* [TASK TO COMPLETE]:
Read the listing below and copy out each line where the word "site" occurs.
:::
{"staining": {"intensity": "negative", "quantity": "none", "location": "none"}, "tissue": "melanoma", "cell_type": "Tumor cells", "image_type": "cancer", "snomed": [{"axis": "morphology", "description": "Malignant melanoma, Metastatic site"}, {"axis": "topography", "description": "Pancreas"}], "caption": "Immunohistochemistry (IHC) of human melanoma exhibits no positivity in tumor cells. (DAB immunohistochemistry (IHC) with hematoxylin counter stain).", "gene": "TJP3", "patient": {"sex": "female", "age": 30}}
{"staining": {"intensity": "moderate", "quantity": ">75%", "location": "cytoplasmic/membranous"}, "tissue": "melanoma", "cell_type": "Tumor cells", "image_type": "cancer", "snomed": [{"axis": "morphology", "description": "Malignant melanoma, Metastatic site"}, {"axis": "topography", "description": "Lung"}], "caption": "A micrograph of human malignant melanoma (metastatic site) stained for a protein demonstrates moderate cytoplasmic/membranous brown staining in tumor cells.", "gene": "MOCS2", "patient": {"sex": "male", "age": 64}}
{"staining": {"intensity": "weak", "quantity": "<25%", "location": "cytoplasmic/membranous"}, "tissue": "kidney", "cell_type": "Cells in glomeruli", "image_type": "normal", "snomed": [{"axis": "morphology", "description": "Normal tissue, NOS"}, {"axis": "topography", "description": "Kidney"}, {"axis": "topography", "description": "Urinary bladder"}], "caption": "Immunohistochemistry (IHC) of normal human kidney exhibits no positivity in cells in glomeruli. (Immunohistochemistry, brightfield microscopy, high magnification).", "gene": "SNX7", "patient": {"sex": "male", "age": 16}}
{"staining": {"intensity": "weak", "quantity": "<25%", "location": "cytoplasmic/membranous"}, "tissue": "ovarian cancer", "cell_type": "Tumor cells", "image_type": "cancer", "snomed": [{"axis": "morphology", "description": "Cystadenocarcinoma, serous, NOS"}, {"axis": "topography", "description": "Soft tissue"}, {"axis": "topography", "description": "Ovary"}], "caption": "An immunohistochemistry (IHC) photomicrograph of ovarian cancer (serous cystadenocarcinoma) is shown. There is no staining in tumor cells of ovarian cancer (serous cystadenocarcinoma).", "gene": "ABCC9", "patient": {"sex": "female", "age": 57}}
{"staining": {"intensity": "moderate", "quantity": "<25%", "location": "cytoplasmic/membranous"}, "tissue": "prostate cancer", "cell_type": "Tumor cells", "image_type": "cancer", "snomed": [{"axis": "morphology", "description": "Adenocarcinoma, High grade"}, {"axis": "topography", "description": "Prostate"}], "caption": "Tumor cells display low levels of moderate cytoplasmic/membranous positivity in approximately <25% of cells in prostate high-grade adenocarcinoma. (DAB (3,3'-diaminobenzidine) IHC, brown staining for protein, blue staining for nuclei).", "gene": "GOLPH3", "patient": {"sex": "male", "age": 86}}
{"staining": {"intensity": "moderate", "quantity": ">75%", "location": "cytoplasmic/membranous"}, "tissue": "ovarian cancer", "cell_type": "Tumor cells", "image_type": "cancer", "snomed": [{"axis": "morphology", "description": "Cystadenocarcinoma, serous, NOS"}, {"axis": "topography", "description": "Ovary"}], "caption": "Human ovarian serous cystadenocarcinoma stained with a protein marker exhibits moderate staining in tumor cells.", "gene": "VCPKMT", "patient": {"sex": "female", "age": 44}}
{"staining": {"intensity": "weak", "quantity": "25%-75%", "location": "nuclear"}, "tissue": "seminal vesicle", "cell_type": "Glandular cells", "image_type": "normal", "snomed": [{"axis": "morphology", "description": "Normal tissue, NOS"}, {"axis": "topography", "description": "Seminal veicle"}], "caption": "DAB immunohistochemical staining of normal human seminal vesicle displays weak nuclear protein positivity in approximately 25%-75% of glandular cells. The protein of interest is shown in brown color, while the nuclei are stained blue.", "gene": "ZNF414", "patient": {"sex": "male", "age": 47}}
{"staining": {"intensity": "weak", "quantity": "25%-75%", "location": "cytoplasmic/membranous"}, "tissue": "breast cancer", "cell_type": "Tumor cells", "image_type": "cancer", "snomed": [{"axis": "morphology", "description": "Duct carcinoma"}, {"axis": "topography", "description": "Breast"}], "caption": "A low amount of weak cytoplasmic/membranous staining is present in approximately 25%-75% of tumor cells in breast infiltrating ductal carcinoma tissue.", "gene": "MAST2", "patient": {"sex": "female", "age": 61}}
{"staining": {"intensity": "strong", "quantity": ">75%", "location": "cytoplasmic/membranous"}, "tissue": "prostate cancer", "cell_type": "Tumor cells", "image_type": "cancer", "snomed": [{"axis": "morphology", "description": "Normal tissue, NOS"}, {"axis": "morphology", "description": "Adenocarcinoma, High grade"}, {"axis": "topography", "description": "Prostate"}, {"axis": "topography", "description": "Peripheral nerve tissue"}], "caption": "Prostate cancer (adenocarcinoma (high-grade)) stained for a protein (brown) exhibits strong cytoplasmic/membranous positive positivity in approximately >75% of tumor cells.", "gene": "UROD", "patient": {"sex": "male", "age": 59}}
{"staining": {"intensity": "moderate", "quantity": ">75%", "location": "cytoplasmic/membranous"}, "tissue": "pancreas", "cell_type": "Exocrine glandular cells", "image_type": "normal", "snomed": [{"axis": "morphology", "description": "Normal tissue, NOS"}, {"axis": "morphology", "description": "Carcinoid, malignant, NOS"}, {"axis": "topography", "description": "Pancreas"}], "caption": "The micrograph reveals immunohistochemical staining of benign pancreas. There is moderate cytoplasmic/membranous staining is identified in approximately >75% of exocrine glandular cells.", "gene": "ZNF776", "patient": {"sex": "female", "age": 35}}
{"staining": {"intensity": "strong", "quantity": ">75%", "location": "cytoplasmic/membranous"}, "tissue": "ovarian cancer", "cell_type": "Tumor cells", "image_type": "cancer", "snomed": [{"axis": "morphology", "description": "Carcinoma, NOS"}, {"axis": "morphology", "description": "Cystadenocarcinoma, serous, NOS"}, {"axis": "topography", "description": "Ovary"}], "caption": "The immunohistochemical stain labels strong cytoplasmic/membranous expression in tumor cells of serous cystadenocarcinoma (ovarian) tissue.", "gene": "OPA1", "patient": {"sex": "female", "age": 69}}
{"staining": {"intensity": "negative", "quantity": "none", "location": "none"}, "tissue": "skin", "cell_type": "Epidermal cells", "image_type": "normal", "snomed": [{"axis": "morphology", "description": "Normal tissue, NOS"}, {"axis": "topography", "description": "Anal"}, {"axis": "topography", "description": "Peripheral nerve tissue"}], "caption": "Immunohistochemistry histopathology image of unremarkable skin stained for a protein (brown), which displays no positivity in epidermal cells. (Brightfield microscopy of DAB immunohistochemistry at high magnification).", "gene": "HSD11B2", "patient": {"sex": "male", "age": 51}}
:::
* [EXERCISE OUTPUT]:
{"staining": {"intensity": "negative", "quantity": "none", "location": "none"}, "tissue": "melanoma", "cell_type": "Tumor cells", "image_type": "cancer", "snomed": [{"axis": "morphology", "description": "Malignant melanoma, Metastatic site"}, {"axis": "topography", "description": "Pancreas"}], "caption": "Immunohistochemistry (IHC) of human melanoma exhibits no positivity in tumor cells. (DAB immunohistochemistry (IHC) with hematoxylin counter stain).", "gene": "TJP3", "patient": {"sex": "female", "age": 30}}
{"staining": {"intensity": "moderate", "quantity": ">75%", "location": "cytoplasmic/membranous"}, "tissue": "melanoma", "cell_type": "Tumor cells", "image_type": "cancer", "snomed": [{"axis": "morphology", "description": "Malignant melanoma, Metastatic site"}, {"axis": "topography", "description": "Lung"}], "caption": "A micrograph of human malignant melanoma (metastatic site) stained for a protein demonstrates moderate cytoplasmic/membranous brown staining in tumor cells.", "gene": "MOCS2", "patient": {"sex": "male", "age": 64}}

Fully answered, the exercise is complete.